Preller - Baseball novel. I was personally gratified and surprised by the general respect directed toward “Six Innings.” I think the overwhelming majority of reviewers treated it as a book, rather than merely a (cough, cough) “sports book.” I wrote that book, in part, because I knew that’s where so many boys live, interact, cry, laugh, form friendships, and passionately care. The larger issue is “books about boys” in a world where the gatekeepers are overwhelmingly women. Look at the Cybils: roughly 85% of the judges were women. Read the blogs; women are writing most of the reviews. Fine, upstanding, well-intentioned women who, for the most part, care deeply about readers of all types. It’s not their fault. But make no mistake, this is a woman’s world and a sports book that’s mostly intended for boys has got a big hill to climb. It’s just a matter of time. Bruce Brooks earned a Newbery Honor with “The Moves Make the Man,” and while not a baseball book, it still makes the point. You can’t do this job unless you believe that good work will find its way – and I do believe that. Otherwise, there’d be no facing that blank page.
Smith - A good novel is a good novel is a good novel, whether or not there’s some baseball thrown in there. If something truly deserving comes along, and there happens to be a baseball theme to it, then I have faith that it will find its way to the top. Baseball provides such a powerful backdrop to human drama, and it’s a wonderful canvas for so many worthy stories. One of my favorite pieces of baseball writing is the brilliant first section of Underworld by Don DeLillo. So the bar is set pretty high, which is always a good thing.

__Data__:
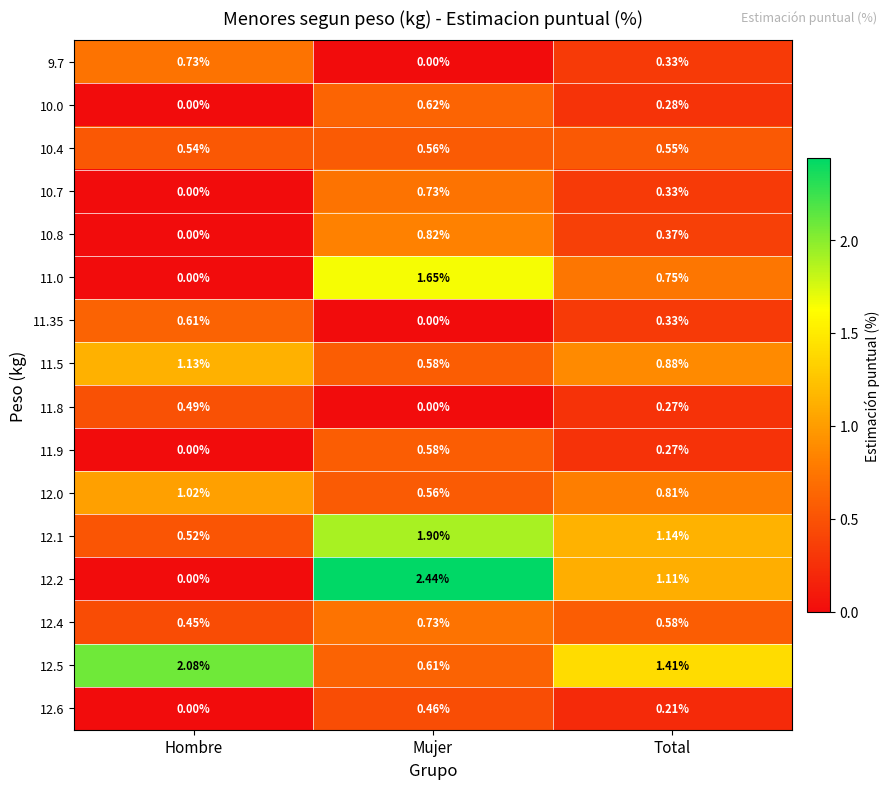

At which category is the sum across all series the highest?

Mujer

__Set of tasks__:
• 1. From the excerpt on baseball novels, copy the part that opens with the words containing "Smith - A good" and closes with "a good thing.".
• 2. Answer these questions using the excerpt on baseball novels:
(a) According to Preller, roughly what percentage of the Cybils judges were women?
(b) For which book did Bruce Brooks earn a Newbery Honor?
(c) Which work does Smith name as the source of a favorite piece of baseball writing?
• 3. Summarize the excerpt on baseball novels in two sentences.

__Task-by-task outputs__:
• 1.
Smith - A good novel is a good novel is a good novel, whether or not there’s some baseball thrown in there. If something truly deserving comes along, and there happens to be a baseball theme to it, then I have faith that it will find its way to the top. Baseball provides such a powerful backdrop to human drama, and it’s a wonderful canvas for so many worthy stories. One of my favorite pieces of baseball writing is the brilliant first section of Underworld by Don DeLillo. So the bar is set pretty high, which is always a good thing.

• 2.
(a) Roughly 85%.
(b) "The Moves Make the Man."
(c) The first section of Underworld by Don DeLillo.

• 3. Preller was gratified that most reviewers treated "Six Innings" as a book rather than merely a "sports book." Preller argues that a sports book mostly intended for boys faces a big hill in a world where the gatekeepers are overwhelmingly women but believes good work will find its way, while Smith holds that a good novel is a good novel whether or not it has baseball in it and that baseball is a powerful backdrop to human drama.